Cars allow us to be able to get to our destinations in a fraction of time otherwise, and safely in adverse weather as well. In stormy conditions however, being able to operate a motor vehicle can be a challenging task with decreased visibility and risk of losing control of your car. With the following tips, you can help better ensure that you are prepared to engage storms and arrive at your destination safely.
Keep a Healthy Car
Staying up on maintenance will both save you money and also delay potentially costly repairs that will be necessary eventually. The easiest to check and most important for rainy weather are your windshield wipers and tires. Winner VW (Dover, DE) insists that worn-out windshield wipers are a big one. They can leave streaks of water still on the windshield which reduces visibility substantially on the road; the good news is that they are a quick and easy replacement you can do yourself! Deep, healthy tire treads (slits carved into the rubber) are engineered to displace water to allow the rest of the tire to directly contact the pavement and give you traction. Talk to your local dealer or mechanic to get your car in top shape to handle storms.
Gauge the Storm Severity
Knowing what you are about to drive into before you hit the pavement is a crucial first step in staying safe during rainstorms. Specifically, you want to look for the volume of water that is accumulating across the entire route; if there are areas that have flooding or accidents reported, you might want to consider changing up your route. Being able to safely arrive at your destination is also your number one priority if conditions make it too difficult to have clear visibility on the road or traffic in general, strongly consider waiting out the storm or taking a rain-check.
Stay Alert and in Control
Storms cause lower visibility and adverse roadway conditions, which can cause you to lose traction and give you less time to react. Activating your headlights and wipers the moment precipitation begins to fall will help increase the visibility of you and other drivers. Driving at reduced speeds in rainy conditions does two things for you; it allows you more time to react, which is important in low visibility situations and allows your tires more time to do their work with displacing water and establishing traction with the road. Leaving more room between you and the car in front will give you more time to react and buy you additional time in case you lose traction while trying to brake. If you have cruise control activated, turn it off before entering wet and rainy conditions to help you gain control.

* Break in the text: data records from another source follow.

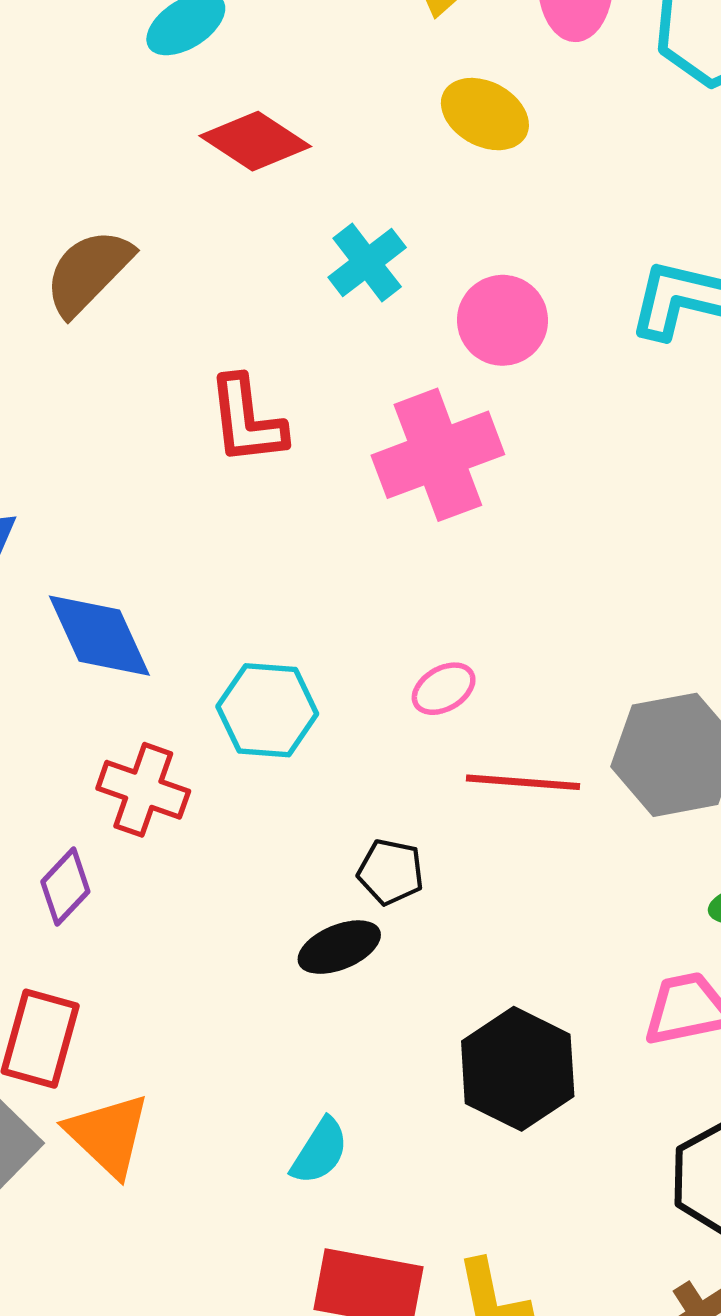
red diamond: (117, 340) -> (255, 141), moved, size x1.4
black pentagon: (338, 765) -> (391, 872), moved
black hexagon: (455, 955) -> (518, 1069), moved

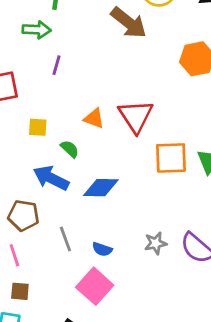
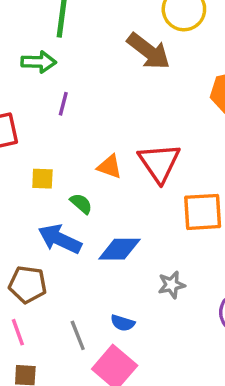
gray line: (65, 239) -> (78, 335), moved
gray star: (156, 243) -> (172, 285), moved

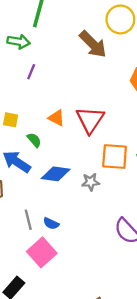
gray star: (172, 285) -> (91, 182), moved
gray line: (78, 335) -> (28, 220), moved

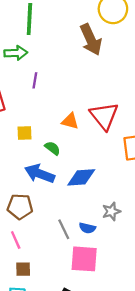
brown arrow: (93, 44) -> (91, 40), turned 32
gray star: (91, 182) -> (111, 211), moved
pink square: (42, 252) -> (84, 259), turned -32

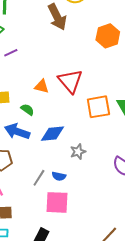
purple line: (35, 80) -> (11, 53), turned 56
gray star: (111, 211) -> (78, 152), moved
gray line: (64, 229) -> (39, 178), turned 60

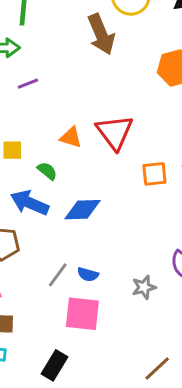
orange square: (98, 107) -> (154, 174), size x0.7
gray star: (78, 152) -> (144, 287), moved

How to Handle Hydroplaning
The best way to mitigate hydroplaning is to avoid it altogether. Try to steer clear of oil stains, large build ups of water on the road, and conditions of running water; it only takes 1/12 of an inch of rain on the road to be able to cause hydroplaning. The moment you start to hydroplane, the car’s tires have no contact with the pavement causing the water to slide you around. If you start to hydroplane, lift your foot off the gas pedal slowly and do not engage the brakes; figure out which portion of your car is sliding. If the rear of your vehicle is sliding, gently turn into the direction your back is swinging in to help straighten the car out. If the front of the car is sliding (more evident), very gently turn against the direction you are sliding in to help straighten out the vehicle. This is known as turning into the slide, which will help you gradually straighten your car as you regain traction; overcorrecting can cause a spin-out or overturn.
Driving through stormy weather can be a difficult task, but taking some preparation and taking in these extra safety tips can make the trek more manageable and safer. Remember that avoiding driving in adverse weather conditions is the safest solution and keeping your car in good condition will help prevent accidents and breakdowns.